Cuando ya era el N°1 del escalafón de la Asociación Argentina de Tenis, Guillermo Vilas participó de la Copa Austral, en el marco del XV Torneo Crepuscular Internacional 1974 organizado por el Mendoza Tenis Club.

Por aquellos días, el tenista se perfilaba como uno de los mejores del mundo tal como describe la película de Netflix "Serás lo que debas ser o no serás nada", centrada en la investigación del periodista Eduardo Puppo sobre la polémica del ex tenista con la ATP.

El verano de 1974, Mendoza fue el escenario para la presentación de "las primeras raquetas argentinas de damas y caballeros; del paraguayo Víctor Pecci y de los chilenos Juan Carlos Rivera Fonseca, Luis Guzmán, Leyla Musalén y Patricia Rivera Fonseca". Según contó la crónica de diario Los Andes, del 12 de enero, la actuación de Guillermo Vilas fue seguida con notable atención, lo mismo que las de Ricardo Cano, Hugo Varela, Francisco Mastelli y Héctor Romani, en caballeros, y Margarita Zavalia Bunge en damas.

Guillermo Vilas junto al mendocino Manuel Campoy, en las instalaciones del Mendoza Tenis Club.

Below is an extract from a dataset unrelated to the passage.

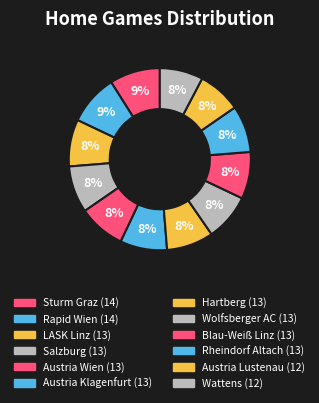

How many segments does this pie chart have?

12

"El centro de atención, resultó, sin duda, el marplatense Guillermo Vilas, que por primera vez actuaba en un court mendocino", detallaba la crónica del centenario matutino. Y seguía: "Para suerte, tuvo como adversario al mendocino Manuel Campoy que cumplió de forma notable, obligando a Vilas a ampararse en sus notables aptitudes para lograr superarlo por 6-4 y 6-4. El marplatense, reciente ganador del torneo de la República, expuso un juego depurado y demostró que conoce profundamente los secretos del tenis. Su servicio es potente y bien ubicado y su revés constituye, sino el mejor, uno de sus mejores golpes. Frente a un rival de estos kilates, Campoy actuó con soltura, y no sólo le jugó de igual a igual, sino que por momentos estuvo al frente en el marcador. Recién el séptimo game del primer set, Vilas pudo pasar al frente, porque hasta entonces había prevalecido Campoy, 1-0,2-1 y 3-2. Al final se impuso Vilas por 6-4, marcador que se repitió en el segundo set. Fue, sin duda, una exposición de tenis de alta técnica".

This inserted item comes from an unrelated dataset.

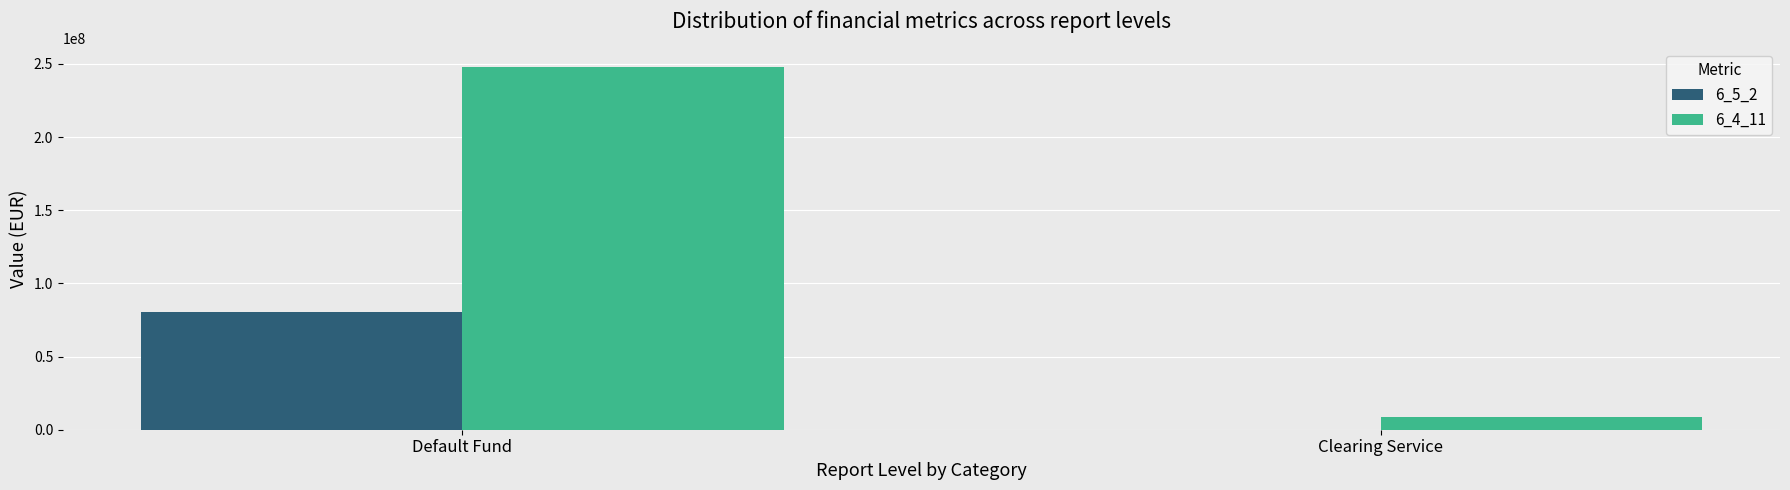

Is it true that 6_4_11 equals 248150000 at Default Fund?

True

El encuentro fue una fiesta para invitados y locales, tal como lo contó Los Andes en sus páginas: "El espectáculo estuvo a tono con la jerarquía de los tenistas participantes, y no sólo no defraudó, sino que dejó ampliamente satisfecho al espectador más exigente, aún al evidentemente profano. Pero si resultó satisfactoria la actuación de los tenistas visitantes, en el mismo grado resultó encomiable el desempeño de los mendocinos que con actuaciones que superaron todo cálculo de posibilidades, contribuyeron a la brillantez del espectáculo".